Previous | Next --- Slide 31 of 65
Back to Lecture Thumbnails
askumar

I was still a little unclear about what happens with exceptions or errors if both branches of the conditional are executed. If we don't have a way to handle or avoid this, how do we use this method? Does the language have to provide a way to deal with exceptions?

Xiao

I will use Intel's SIMD execution as an example. After compilation, the program is actually still sequential. There is a mask register which determines which lanes will receive side effects. Hence, if the mask bit of a lane is off, running through a branch does effectively nothing.
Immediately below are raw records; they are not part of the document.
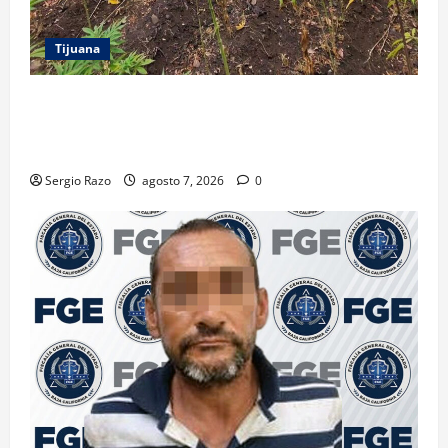
Tijuana
DENUNCIA CIUDADANA PERMITE LOCALIZAR
PLANTÍO; SE ASEGURARON MÁS DE 16 MIL PLANTAS
DE MARIHUANA
Sergio Razo
agosto 7, 2026
0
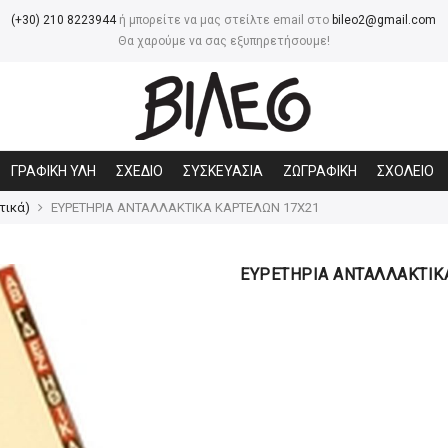
(+30) 210 8223944
ή μπορείτε να μας στείλτε email στο
bileo2@gmail.com
Θα χαρούμε να σας εξυπηρετήσουμε!
ΓΡΑΦΙΚΗ ΥΛΗ
ΣΧΕΔΙΟ
ΣΥΣΚΕΥΑΣΙΑ
ΖΩΓΡΑΦΙΚΗ
ΣΧΟΛΕΙΟ
τικά)
ΕΥΡΕΤΗΡΙΑ ΑΝΤΑΛΛΑΚΤΙΚΑ ΚΑΡΤΕΛΩΝ 17Χ21
ΕΥΡΕΤΗΡΙΑ ΑΝΤΑΛΛΑΚΤΙΚ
In this case, the sample code would be translated into something along the lines of

SET_MASK(x > 0)    // If the lane's x is > 0, then set mask as 1, else 0

y = exp(x, 5.f);   // Every lane still performs these instructions
y *= Ks;           // but only matters for those with the mask on
relf = y + Ka;

NEGATE_MASK        // Do same thing for the other lanes

x = 0;
relf = Ka;

So to the processor, it looks like a normal program. For further information, here is how ISPC does it.
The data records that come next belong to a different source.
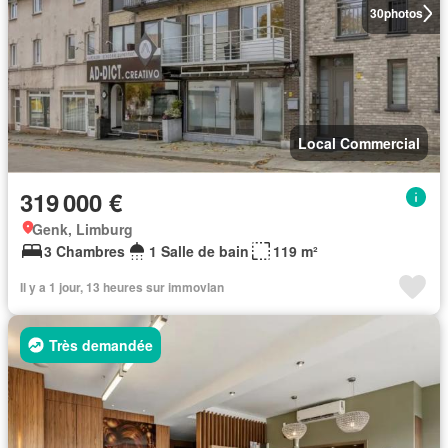
30
photos
Local Commercial
319 000 €
Genk, Limburg
3 Chambres
1 Salle de bain
119 m²
Il y a 1 jour, 13 heures sur immovlan
Très demandée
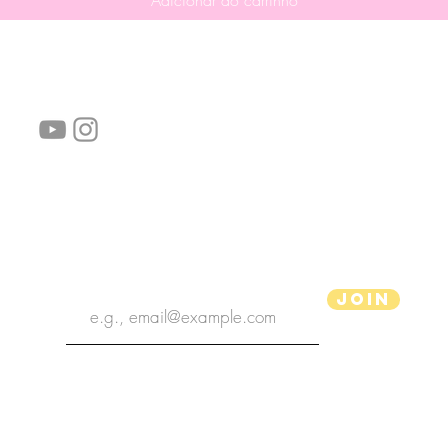
Adicionar ao carrinho
Siga-nos!
Links úteis:
Perguntas frequentes
Informações de envio
Termos de serviço
Política de Privacidade
subscribe the newsletter
Join
Ilustrador aPenas
Copyright 2020 | Ilustrador aPenas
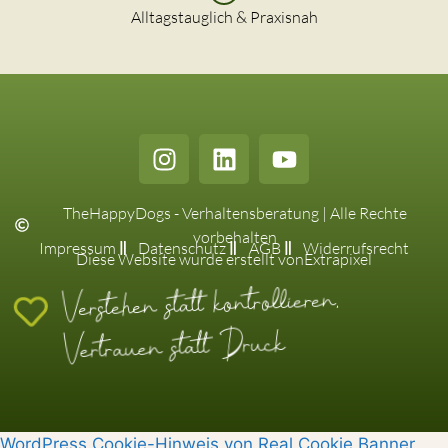
Alltagstauglich & Praxisnah
TheHappyDogs - Verhaltensberatung | Alle Rechte
vorbehalten
Impressum
Datenschutz
AGB
Widerrufsrecht
Diese Website wurde erstellt von
Extrapixel
Verstehen statt kontrollieren,
Vertrauen statt Druck
WordPress Cookie-Hinweis von Real Cookie Banner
Now, in the case of a processor where every thread/warp could be doing something differently, this task becomes much harder, and it sort of boils down to how precise you want your exception handling to be. Saving the context of every one of the 1000+ threads and passing them to an exception handler sounds quite unrealistic. A way to do it is to have the processor remember checkpoints, which are states where execution was known to be correct, and fall back to the last checkpoint when it goes boom. Of course, this means exception handling will not be as precise as a CPU's exception unit, but this method can grant consistent recovery at a reasonable cost. Here is an ACM paper that explores this issue in more detail.

alex

In my (albeit limited) experience with languages that support these semantics, most don't have a high level mechanism for exceptions. I believe that most will only cause an exception if an active lane would error. For example, if the size of an array is not a even multiple of the number of lanes it is common practice to run all lanes but mask away any lanes that would be accessing invalid data.
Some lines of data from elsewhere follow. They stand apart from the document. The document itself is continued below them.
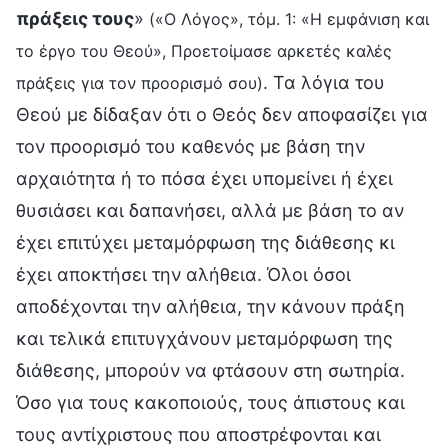
πράξεις τους
»
(«Ο Λόγος», τόμ. 1: «Η εμφάνιση και
το έργο του Θεού», Προετοίμασε αρκετές καλές
. Τα λόγια του
πράξεις για τον προορισμό σου)
Θεού με δίδαξαν ότι ο Θεός δεν αποφασίζει για
τον προορισμό του καθενός με βάση την
αρχαιότητα ή το πόσα έχει υπομείνει ή έχει
θυσιάσει και δαπανήσει, αλλά με βάση το αν
έχει επιτύχει μεταμόρφωση της διάθεσης κι
έχει αποκτήσει την αλήθεια. Όλοι όσοι
αποδέχονται την αλήθεια, την κάνουν πράξη
και τελικά επιτυγχάνουν μεταμόρφωση της
διάθεσης, μπορούν να φτάσουν στη σωτηρία.
Όσο για τους κακοποιούς, τους άπιστους και
τους αντίχριστους που αποστρέφονται και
Perhaps @kayvonf can offer some more insight?

martin

I'm still a little confused about this example. As shown by the graph above, it seems that ALU1, ALU2, and ALU4 are executing the true branch in parallelism taking advantage of SIMD, and afterwards the rest of the ALUs are executing the operations in the false branch. But I don't get why both branch can be executed in one loop iteration. Also, what are the rest of the ALUs working on (indicated by the red cross) while ALU1,2,4 are working on the true branch? Can someone clarify a little bit more for me?

fangyihua

@martin ALU 1-8 are all executing the same instruction, but only ALU 1,2,4 allows to write the result into register or memory. The rest of ALUs do not stop working; since the mask can disable ALUs from writing, it seems that they are not doing any work.